Throughout the 80's, we had so many films about kids going on incredibly imaginative but deeply real adventures, filled with wondrous sights and palpable danger. And these films crossed many different subjects and interests, like discovering pirates (The Goonies,) fighting monsters (The Monster Squad,) battling vampires (Fright Night,) solving crimes (Young Sherlock Holmes,) and helping friendly aliens (E.T.)
The subject that kept our imaginations stirring was Space. The Last Starfighter satisfied every kid's desire to live inside Star Wars. Explorers made homemade space travel seem within reach to our 8-year-old brains. Flight of the Navigator even combined space travel with time travel, a double-whammy of childlike fantasy.

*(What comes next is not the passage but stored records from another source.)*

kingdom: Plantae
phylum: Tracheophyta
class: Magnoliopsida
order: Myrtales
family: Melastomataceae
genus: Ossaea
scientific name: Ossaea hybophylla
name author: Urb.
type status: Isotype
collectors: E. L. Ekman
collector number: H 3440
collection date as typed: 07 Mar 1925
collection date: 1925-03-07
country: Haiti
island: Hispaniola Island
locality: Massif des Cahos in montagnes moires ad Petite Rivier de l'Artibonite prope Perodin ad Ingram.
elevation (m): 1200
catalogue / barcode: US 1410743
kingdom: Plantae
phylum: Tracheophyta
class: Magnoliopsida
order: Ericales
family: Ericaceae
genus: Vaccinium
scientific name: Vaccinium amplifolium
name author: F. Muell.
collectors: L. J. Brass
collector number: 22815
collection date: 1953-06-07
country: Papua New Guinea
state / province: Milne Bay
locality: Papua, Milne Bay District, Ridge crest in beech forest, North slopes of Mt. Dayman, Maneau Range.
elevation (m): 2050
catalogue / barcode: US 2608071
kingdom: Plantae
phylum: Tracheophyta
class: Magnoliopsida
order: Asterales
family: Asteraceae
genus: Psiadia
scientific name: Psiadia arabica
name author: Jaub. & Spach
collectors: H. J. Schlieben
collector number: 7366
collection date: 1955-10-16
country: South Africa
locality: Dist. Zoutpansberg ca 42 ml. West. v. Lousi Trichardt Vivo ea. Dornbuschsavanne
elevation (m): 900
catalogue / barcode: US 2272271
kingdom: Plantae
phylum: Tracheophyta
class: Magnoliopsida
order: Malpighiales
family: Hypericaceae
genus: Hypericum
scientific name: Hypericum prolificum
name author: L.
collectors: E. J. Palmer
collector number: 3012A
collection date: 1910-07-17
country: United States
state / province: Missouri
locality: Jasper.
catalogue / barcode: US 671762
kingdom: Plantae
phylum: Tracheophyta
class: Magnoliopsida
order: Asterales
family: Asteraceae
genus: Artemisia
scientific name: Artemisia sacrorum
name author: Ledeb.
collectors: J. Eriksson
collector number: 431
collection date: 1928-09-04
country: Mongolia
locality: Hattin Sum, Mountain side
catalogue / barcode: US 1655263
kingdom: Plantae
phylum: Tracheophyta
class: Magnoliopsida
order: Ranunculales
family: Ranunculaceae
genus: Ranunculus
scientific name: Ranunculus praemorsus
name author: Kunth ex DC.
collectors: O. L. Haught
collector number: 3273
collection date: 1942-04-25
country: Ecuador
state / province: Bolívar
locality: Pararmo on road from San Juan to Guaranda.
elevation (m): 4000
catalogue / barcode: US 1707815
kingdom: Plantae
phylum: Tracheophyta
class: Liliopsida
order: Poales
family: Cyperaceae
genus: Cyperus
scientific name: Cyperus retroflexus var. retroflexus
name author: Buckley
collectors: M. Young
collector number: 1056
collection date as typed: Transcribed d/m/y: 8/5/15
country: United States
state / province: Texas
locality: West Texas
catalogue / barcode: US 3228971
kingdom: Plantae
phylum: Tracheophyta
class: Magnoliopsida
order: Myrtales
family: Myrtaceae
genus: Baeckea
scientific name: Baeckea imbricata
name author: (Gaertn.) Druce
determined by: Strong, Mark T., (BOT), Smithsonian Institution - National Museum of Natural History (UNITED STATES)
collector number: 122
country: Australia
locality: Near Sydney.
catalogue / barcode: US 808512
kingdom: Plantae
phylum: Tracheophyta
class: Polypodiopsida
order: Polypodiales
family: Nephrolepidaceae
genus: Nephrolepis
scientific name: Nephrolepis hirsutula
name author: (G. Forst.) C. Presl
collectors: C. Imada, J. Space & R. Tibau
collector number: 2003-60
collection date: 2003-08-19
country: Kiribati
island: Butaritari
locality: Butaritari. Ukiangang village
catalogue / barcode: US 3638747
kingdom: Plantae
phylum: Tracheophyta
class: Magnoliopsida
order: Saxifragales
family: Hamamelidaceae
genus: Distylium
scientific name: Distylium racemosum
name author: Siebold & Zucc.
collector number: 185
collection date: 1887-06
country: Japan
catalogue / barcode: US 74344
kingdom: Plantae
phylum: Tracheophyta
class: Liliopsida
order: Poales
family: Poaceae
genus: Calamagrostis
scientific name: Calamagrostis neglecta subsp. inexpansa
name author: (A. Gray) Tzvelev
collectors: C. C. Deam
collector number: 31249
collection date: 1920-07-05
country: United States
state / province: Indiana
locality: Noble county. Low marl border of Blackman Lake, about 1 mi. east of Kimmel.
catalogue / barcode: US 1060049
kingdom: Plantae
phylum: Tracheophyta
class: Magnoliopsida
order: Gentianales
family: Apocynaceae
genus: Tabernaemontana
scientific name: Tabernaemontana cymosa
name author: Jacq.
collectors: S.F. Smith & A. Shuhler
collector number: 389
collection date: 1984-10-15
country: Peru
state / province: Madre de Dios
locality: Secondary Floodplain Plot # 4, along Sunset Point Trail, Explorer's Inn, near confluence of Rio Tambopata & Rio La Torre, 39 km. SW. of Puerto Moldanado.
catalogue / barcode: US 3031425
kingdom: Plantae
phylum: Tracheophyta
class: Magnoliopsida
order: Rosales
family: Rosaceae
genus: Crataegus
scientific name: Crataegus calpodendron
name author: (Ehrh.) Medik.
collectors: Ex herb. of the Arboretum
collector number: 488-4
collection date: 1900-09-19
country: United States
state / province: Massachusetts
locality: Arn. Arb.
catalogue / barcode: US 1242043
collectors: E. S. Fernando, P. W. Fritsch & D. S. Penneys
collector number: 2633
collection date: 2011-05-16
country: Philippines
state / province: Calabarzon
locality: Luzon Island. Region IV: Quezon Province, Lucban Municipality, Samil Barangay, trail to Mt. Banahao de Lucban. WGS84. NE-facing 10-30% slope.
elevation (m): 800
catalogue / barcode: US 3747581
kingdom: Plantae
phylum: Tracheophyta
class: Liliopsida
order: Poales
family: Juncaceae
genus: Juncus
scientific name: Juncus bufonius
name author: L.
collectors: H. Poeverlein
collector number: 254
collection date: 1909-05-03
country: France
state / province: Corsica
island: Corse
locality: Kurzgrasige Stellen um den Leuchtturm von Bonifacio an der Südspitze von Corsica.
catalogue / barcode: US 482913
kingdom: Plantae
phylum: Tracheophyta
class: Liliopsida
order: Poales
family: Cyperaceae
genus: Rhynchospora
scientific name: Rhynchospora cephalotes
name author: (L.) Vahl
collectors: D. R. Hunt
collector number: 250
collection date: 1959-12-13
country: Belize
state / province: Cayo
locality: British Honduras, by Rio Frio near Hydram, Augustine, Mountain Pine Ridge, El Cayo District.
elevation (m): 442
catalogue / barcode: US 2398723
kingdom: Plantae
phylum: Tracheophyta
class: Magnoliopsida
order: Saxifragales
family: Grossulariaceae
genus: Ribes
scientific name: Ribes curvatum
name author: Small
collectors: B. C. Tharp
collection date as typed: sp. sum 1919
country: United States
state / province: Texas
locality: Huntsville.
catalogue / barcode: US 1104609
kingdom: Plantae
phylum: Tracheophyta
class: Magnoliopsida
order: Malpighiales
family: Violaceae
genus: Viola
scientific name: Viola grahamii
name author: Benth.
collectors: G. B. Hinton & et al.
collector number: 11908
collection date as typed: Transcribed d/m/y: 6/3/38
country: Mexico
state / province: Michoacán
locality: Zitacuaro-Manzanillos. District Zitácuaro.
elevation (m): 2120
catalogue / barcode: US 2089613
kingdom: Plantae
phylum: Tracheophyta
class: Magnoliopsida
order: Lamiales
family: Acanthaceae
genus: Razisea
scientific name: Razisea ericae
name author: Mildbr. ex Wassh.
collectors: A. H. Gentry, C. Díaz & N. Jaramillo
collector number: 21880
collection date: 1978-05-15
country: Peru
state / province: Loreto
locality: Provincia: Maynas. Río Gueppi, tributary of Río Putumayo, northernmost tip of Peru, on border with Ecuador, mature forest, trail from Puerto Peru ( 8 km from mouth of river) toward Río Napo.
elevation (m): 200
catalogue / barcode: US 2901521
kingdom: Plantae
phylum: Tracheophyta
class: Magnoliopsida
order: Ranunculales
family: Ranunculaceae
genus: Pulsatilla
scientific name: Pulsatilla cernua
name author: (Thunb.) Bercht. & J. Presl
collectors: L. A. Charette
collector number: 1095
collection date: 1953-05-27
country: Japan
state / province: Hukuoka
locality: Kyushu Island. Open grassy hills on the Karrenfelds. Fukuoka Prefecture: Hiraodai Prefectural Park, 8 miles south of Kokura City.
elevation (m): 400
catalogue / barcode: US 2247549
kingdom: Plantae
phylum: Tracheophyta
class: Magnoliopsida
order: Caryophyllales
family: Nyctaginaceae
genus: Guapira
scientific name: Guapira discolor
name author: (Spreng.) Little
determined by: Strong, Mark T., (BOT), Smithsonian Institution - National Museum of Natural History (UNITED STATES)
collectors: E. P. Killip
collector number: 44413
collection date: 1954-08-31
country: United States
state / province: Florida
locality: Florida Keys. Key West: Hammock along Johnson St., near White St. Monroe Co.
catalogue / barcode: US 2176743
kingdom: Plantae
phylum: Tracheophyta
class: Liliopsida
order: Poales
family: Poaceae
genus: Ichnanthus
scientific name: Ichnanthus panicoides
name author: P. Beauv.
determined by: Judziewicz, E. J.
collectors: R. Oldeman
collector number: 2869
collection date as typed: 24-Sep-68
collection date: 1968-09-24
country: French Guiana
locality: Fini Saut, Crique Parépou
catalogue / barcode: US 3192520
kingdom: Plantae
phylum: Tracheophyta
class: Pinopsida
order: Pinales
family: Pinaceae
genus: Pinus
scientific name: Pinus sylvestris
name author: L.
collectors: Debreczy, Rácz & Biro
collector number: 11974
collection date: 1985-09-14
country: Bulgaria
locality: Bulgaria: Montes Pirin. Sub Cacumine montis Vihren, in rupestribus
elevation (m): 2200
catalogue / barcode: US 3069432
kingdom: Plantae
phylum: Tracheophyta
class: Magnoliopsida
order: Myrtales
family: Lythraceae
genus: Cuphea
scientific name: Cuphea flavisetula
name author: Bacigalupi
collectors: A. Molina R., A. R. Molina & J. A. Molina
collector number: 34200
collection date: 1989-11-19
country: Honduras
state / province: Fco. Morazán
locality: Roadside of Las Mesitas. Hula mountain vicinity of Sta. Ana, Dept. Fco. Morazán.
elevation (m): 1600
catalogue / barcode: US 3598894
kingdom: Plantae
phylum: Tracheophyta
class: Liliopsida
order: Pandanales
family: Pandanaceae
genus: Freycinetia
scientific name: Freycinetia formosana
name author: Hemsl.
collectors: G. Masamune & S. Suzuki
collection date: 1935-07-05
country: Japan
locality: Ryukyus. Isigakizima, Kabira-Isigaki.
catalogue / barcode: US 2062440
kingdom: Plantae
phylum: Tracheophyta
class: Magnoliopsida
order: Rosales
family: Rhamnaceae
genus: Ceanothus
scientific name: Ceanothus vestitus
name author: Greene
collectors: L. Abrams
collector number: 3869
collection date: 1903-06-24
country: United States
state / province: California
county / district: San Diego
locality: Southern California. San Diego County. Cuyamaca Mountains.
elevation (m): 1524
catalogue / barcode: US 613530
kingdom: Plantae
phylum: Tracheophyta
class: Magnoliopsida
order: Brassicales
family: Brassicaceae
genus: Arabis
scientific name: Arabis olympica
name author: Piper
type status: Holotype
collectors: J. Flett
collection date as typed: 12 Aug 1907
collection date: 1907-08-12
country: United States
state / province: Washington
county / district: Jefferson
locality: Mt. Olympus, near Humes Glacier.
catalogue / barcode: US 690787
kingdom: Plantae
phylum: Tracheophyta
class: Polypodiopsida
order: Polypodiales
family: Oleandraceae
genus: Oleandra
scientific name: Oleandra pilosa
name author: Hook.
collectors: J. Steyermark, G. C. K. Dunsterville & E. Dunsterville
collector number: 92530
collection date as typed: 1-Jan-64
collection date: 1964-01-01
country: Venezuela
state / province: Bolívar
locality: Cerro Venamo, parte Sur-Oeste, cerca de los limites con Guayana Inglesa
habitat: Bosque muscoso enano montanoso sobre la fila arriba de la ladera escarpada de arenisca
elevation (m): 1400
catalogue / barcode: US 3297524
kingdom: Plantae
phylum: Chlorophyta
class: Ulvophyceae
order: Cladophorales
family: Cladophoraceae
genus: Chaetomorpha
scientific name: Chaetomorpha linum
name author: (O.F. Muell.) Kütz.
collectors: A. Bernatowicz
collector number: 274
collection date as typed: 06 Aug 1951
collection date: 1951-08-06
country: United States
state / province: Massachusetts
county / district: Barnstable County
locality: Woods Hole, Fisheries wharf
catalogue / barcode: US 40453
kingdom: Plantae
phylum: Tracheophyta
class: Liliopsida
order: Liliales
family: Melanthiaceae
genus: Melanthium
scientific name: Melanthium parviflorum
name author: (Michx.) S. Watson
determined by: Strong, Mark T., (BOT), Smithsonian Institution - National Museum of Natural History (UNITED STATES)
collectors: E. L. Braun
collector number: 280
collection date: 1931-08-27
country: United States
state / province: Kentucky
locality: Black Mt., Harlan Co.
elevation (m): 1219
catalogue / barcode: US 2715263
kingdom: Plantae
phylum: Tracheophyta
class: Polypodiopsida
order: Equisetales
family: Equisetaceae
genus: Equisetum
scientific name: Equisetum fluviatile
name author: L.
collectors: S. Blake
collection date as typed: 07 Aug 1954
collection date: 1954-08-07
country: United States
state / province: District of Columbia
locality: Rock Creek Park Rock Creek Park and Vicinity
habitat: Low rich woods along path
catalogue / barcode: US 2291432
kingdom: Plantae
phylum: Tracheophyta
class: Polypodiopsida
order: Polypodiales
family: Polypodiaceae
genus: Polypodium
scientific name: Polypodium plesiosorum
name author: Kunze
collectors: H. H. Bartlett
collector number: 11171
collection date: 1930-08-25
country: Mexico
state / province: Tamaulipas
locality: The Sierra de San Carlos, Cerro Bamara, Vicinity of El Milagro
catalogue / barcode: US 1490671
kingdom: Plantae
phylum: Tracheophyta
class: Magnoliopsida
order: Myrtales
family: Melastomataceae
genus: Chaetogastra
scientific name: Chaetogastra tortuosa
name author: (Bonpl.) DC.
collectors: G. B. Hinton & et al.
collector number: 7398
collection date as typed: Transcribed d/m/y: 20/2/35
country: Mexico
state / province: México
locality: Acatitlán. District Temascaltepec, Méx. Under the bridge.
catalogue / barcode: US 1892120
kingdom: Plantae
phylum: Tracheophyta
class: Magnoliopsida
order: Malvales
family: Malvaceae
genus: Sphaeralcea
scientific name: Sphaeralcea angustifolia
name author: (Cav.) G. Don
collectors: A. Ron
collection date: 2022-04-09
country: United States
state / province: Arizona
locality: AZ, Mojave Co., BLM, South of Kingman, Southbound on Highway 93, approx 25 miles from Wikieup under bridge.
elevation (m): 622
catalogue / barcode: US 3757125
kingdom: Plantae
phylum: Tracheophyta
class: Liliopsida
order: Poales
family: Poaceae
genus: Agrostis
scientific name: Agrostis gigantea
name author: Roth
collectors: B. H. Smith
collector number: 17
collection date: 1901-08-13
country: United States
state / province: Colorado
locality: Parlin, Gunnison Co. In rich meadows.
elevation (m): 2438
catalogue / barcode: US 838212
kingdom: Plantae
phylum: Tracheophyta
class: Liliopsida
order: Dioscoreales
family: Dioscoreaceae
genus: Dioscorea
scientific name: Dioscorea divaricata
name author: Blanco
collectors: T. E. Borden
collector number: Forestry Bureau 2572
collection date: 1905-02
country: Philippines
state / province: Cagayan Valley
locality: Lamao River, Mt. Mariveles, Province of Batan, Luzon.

Then, there was Space Camp. This tale of kids attending NASA's summer camp, only to be forced into orbit by an overly friendly robot's sabotage of a systems test, captured the dreams of any kid fascinated by real-life space travel in the 1980's.
Unfortunately, there's currently no legal way to watch the film. It doesn't appear on any streaming platform, and the DVD version is out-of-print.
What's Great About it?
The biggest theme in the film by far is that every person has a purpose, a role to play that they are uniquely suited for, and that even the most impossible task can be achieved with teamwork.
That's not to say that Space Camp is without flaws. The central conceit - that a bunch of kids could be on the space shuttle during a systems test - is preposterous. There are certainly moments of cheese, sudden gravity in Zero-G environments, and a little ham-fisted acting. The film also runs with the idea of men being better leaders in a crisis situation, a common problem in Hollywood film to this day. But these issues don't dampen the story enough to diminish its power.
Why is It Unavailable?
The North American rights to Space Camp are held by MGM. The studio has a tenuous relationship with streaming services. You can easily find a lot of MGM's pre-1982 classics out there, but because most of those are owned by Warner Bros.
Very few of MGM's post-1982 catalog are available streaming. Even bona-fide classics like War Games are nowhere to be seen, so it's no surprise to find Space Camp among them.
What Next?
I don't know. Does letter writing still work? Do people still write letters?